**What you need to do:**
Can you copy the rows from the start through the line with "Which series has the widest spread of Y", replacing "series" with "line" and leaving everything else unchanged?

===== Given entries =====

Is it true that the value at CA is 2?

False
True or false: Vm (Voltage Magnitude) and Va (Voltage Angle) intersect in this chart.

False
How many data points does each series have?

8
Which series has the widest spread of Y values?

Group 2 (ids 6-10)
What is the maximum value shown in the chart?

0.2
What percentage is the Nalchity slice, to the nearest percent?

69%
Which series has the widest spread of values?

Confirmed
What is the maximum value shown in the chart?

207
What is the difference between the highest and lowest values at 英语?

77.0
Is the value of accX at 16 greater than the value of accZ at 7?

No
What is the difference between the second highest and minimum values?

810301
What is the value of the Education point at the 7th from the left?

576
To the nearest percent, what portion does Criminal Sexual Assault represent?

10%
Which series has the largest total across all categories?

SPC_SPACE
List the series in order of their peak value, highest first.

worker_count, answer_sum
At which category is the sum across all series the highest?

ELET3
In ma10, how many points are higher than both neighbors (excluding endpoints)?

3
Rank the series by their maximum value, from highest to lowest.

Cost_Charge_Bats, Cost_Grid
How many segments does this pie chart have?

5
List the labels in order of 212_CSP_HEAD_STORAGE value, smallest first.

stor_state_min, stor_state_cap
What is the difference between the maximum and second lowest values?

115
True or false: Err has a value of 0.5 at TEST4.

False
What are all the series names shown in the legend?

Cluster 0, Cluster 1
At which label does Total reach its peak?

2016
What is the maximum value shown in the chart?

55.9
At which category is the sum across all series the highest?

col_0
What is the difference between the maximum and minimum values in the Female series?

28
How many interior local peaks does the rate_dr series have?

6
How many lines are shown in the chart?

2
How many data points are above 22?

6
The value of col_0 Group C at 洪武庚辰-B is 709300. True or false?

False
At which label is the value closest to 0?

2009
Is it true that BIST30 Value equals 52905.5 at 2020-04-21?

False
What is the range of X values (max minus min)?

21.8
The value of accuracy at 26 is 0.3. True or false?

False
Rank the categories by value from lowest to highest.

=====

**Task response:**
Is it true that the value at CA is 2?

False
True or false: Vm (Voltage Magnitude) and Va (Voltage Angle) intersect in this chart.

False
How many data points does each line have?

8
Which line has the widest spread of Y values?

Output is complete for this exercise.